Touts have been able to get away with it scot free for far too long, and the Bill must ensure that that is a thing of the past. According to the Department’s press release about the Bill last year,
“buying tickets will be clear, simple and affordable.”
However, the Minister will be aware that Google has allowed Viagogo to have “paid-for ads” for most events at the top of its search engine. Will the Government ensure that Google does not take sponsored ads for games tickets from secondary sites such as those of Viagogo and StubHub? As the Minister knows, ads for Viagogo that appear at the top of Google searches give consumers the impression that this a trusted and verified website, but that could not be further from the truth. Will he please tell us who, if the ads do appear and tickets are found on the secondary ticket websites, will be responsible for reporting the existence of those tickets? The games organisers will have enough to do without having to search and check that there are no fraudulent tickets for sale online. What guidance and support will the organising committee be given to establish a mechanism to reassure those who buy tickets that they are buying them from official ticketing platforms for the games?
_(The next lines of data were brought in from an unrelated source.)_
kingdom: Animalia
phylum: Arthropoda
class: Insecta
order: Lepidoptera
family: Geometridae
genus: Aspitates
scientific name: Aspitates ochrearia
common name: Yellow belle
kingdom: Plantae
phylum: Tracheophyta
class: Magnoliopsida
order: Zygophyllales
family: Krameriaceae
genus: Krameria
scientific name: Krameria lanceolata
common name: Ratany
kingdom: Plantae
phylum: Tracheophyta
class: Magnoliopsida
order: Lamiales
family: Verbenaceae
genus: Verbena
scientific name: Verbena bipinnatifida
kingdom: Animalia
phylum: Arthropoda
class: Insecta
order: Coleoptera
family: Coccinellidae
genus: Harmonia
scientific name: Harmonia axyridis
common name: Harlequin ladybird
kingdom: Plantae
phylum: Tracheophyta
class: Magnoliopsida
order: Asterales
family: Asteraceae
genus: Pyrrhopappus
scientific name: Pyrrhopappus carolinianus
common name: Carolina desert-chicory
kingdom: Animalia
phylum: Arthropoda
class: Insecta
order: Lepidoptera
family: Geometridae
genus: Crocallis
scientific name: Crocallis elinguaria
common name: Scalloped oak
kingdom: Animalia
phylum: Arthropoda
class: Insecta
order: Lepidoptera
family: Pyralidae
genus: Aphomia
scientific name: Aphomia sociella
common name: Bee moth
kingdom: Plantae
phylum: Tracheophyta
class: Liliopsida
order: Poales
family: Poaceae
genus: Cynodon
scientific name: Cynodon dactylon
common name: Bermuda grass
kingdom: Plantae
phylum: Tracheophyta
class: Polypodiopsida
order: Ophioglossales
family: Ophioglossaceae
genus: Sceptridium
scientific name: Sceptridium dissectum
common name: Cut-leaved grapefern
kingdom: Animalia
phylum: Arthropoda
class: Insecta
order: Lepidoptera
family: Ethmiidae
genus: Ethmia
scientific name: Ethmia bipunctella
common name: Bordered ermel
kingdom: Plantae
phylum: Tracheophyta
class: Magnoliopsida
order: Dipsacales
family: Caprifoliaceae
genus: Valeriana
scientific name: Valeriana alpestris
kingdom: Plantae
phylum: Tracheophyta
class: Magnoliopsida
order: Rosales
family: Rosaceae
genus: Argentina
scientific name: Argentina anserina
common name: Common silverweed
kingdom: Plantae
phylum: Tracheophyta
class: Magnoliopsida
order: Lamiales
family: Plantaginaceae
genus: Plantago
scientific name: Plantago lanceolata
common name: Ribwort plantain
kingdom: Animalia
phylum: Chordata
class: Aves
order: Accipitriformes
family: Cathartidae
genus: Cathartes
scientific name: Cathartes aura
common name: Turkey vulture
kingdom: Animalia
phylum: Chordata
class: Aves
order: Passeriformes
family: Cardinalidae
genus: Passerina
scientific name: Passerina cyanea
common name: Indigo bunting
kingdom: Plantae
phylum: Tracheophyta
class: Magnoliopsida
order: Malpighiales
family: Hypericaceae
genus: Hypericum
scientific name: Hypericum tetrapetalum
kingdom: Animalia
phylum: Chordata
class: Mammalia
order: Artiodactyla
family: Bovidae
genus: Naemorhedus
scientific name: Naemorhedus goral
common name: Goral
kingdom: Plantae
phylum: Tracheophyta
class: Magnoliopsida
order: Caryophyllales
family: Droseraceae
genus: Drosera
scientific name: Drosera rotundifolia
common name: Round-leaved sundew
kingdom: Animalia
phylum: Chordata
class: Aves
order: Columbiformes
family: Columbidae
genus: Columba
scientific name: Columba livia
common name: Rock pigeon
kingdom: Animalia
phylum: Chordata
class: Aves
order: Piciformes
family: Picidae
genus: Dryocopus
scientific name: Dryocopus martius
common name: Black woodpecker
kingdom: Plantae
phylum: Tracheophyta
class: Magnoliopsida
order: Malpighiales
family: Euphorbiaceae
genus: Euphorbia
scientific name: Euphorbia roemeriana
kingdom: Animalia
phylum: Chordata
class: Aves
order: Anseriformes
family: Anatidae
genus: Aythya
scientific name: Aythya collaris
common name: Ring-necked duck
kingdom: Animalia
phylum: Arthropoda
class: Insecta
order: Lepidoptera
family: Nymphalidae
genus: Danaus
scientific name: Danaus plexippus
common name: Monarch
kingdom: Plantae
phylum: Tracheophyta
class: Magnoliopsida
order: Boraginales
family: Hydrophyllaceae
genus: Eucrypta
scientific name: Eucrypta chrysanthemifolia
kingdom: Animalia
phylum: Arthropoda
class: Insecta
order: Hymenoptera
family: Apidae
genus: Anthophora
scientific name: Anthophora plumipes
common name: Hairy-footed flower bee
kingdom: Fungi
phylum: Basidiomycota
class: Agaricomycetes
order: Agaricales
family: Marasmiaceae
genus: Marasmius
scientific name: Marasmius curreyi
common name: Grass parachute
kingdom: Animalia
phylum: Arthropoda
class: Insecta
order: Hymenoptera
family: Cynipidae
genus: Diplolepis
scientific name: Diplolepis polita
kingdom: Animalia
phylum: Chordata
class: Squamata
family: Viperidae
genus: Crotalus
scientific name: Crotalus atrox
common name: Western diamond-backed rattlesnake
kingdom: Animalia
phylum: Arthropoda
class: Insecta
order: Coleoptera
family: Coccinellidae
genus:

London 2012 showed that we can protect tickets for events. That worked really well, and the Commonwealth games, or any other ticketed event, should not be any different. As we saw in 2012, ticketing regulations must be supranational, and ticket touting must be made an offence anywhere in the world. People operating abroad or using servers that are abroad, and selling tickets to the games, must be subjected to these regulations if we are to protect consumers and the reputation of the games. It should not matter where a person is, or where the server that that person is using is: ticket touting must be an offence anywhere in the world.
The Government can and should protect consumers from the abuses of the secondary ticket market. The Commonwealth games need not have a special status; the Government can use the points that I have briefly made as a blueprint for other high-demand music, sporting and theatre events that attract visitors to the UK. I urge the Minister to look into this issue as a matter of urgency. The Government need to fund enforcement agencies properly, so that we can stamp out ticket abuse once and for all.